Pacing Myself

July 8, 2010 § Leave a comment

I hope no one gets annoyed that I probably blog more about running than I do writing, but I guess I do spend more time running and I feel much more successful at it.  Today we did “marathon pace” repeats.  All of these terms are new to me.  This is the pace we hope to run in the marathon.  I ran faster than I probably should have, but I pretty much kept a 9:30 pace for four one-mile repeats.  Despite my very bouncy water belt (and the bottles that pop off) and my crappy shoes that Marathon Sports sold me, I felt good.  I know I could never train like this on my own.

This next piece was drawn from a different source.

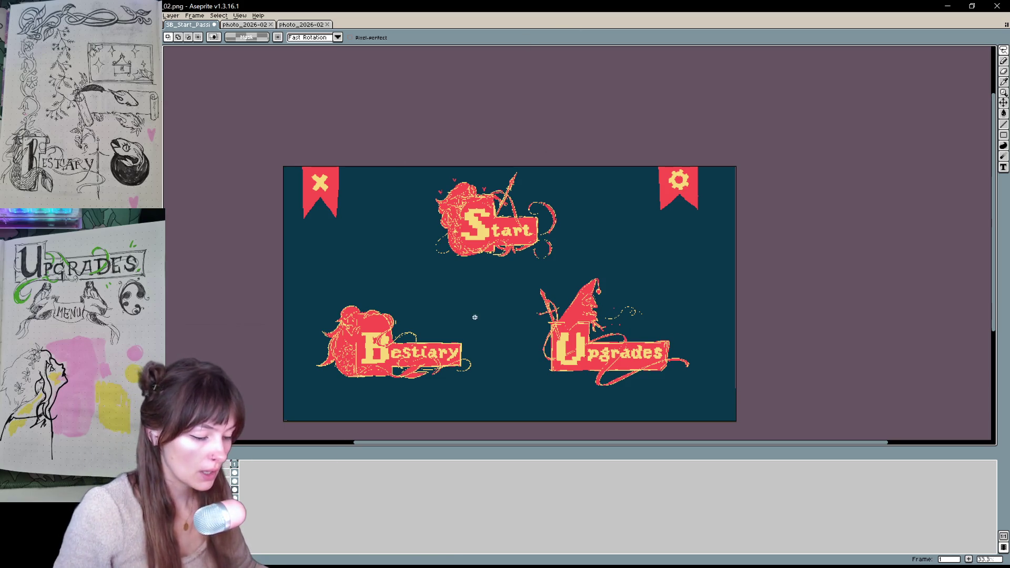
Hide the teal background and save with layers over assets/Buttons_Menu.aseprite.
{"action": "left_click", "coordinate": [235, 481]}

I just said goodnight to Ben.  He’s an hour ahead of me, and I have found myself adding an hour onto the clock because I’m used to doing that if I give him a call.  On Monday, my day off, I slept in and woke up periodically.  Finally, I decided to roll out of bed at 11:00am (don’t judge) because I thought it was noon.  I was looking at the numbers: 11, but seeing 12.  That was strange.  I’ve never had a long distance relationship before, or at least not for this long.  There are certain benefits, but lately I have a hard time thinking of some.  It really sucks to be far apart, especially when there are misunderstandings.  Those times I just want to be there, but for now the phone will have to do, and the visits every month or so.  I’d like to think that distance makes the heart grow fonder and maybe it does in some ways, but I really think closeness is vital to a relationship.  I’m scheming up a plan to spend a good chunk of time with him.  I’ll keep you posted.

No deep, profound thoughts today.  Tomorrow I promise to write about something amazing!